The Journal of San Diego History
SAN DIEGO HISTORICAL SOCIETY QUARTERLY
October 1963, Volume 9, Number 4
Jerry MacMullen, Editor
By Marion Beckler
A sign on Highway 78, by the Borrego turnoff, points to “Yaqui Well”. It is a monument to pioneering days but its story is not there for the public to see. The Anza-Borrego State Park authorities have curbed and covered it to preserve it, but they have put up no information on it. Here is the story as it was told to me by the grandson of the man who built it:
A hundred years ago, while Arizona Territory was being settled and Army posts were maintained to protect the settlements from Apaches, there was one supply line that kept both the people and the Army alive; that was the mule freighter business of W. H. Ball.
From 1857 to 1884 Ball Freighters traveled from San Bernardino into Arizona, carrying food supplies, merchandise, and tools, all that was needed by the struggling towns of Phoenix, Prescott, Wickenburg and Army posts. The east and west had been connected by the railroad, but that railroad was to the north, cut off by such rugged country as the Grand Canyon, and in 1884 a railroad was put through that served Arizona. Then Ball’s indestructible freight wagons were used in Death Valley, hauling borax. They can still be seen there.
The stage coaches of that period have been glamorized in western fiction. Their dash through the desert, combating highwaymen and hostile Indians, makes fascinating history. But the mule-freighters get no attention. Their mile-long line of wagons, moving along in their own dust, lack glamor. Yet for thirty years they meant survival to those remote communities whose nearest neighbors were the Apaches.
Apaches never molested Balls’ Freighters, not while thirty to forty tough mule-skinners drove with rifles ready. Immigrant wagons often traveled along with them for protection. The freighters took their own pace, stopping wherever night overtook them. They made their own roads, following wherever possible, the flat country.
Ball had three routes. The northern road took him across the Colorado at Needles. By the southern route, Ball followed the stage road as far as Warner’s, then on up to Montezuma Valley and down the Grape Vine. And here, in the wash, Ball found water.
This is the way the late Elmer Ball, grandson of W. H. Ball, for many years a resident of Escondido Valley, tells the story:
“The Old Man found the water at the foot of the Grape Vine, but it wasn’t much good – muddy and hard to get out. So he left two Yaquis there. He told ’em how to fix the well. He said he’d pick em up on his next trip.
“Indians respected the Old Man. He always did what he said he would. On his next trip down from San Berdoo he found the well just as he had told ’em to fix it, a wooden curb four-foot square, and the well deepened so the water was sufficient. They drew it up in buckets….”
So now the water wasn’t “hard to get out”. All the mule-skinners had to do was draw it up in buckets till they had satisfied the thirst of a hundred or more mules, and then fill the supply barrels carried on the sides of each wagon in that mile-long train!

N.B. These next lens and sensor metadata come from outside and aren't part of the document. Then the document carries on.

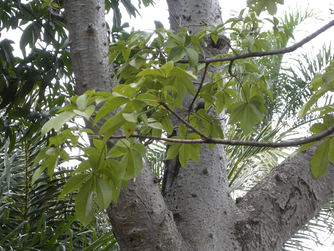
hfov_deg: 16.0
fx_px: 1187
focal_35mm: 123
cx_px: 167
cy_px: 126
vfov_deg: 12.0
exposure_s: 1/65
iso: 84
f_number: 5.3
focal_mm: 26.3
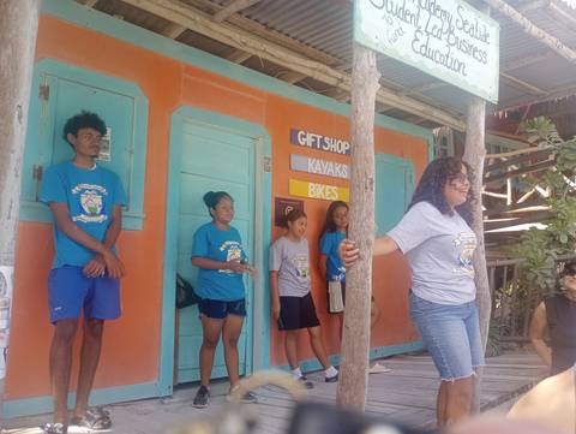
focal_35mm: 28
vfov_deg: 49.8
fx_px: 466
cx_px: 288
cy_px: 217
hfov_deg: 63.4
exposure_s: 1/120
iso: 119
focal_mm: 4.27
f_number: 1.8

From Yaqui Well the mule-train would start out on that long drag over the desert, through burning sun, windstorm, or pleasant spring weather. Whatever the weather, they plodded ahead at mules’ pace, for this three to four months’ trek, with those vital supplies to the communities they served. They might return empty, or they might bring ore from the mines. There were no stations, no change of mules. The mules they started with made the entire trip; they stopped to make camp wherever night overtook them. These were hardy pioneers, who well deserve to be remembered.
So, also we can remember the two Yaquis who trusted “The Old Man” enough to work for him and dig the well so that there would be water for the start across the desert. The well was allimportant, and deserves its place in history. Maybe we can even see, in our imaginations, that mile-long cloud of dust, hear the rumble of heavy wagons and the crack of the bullwhip “like a pistol-shot”, as the life-line of Arizona pioneers moves steadily onward through the years when they were needed.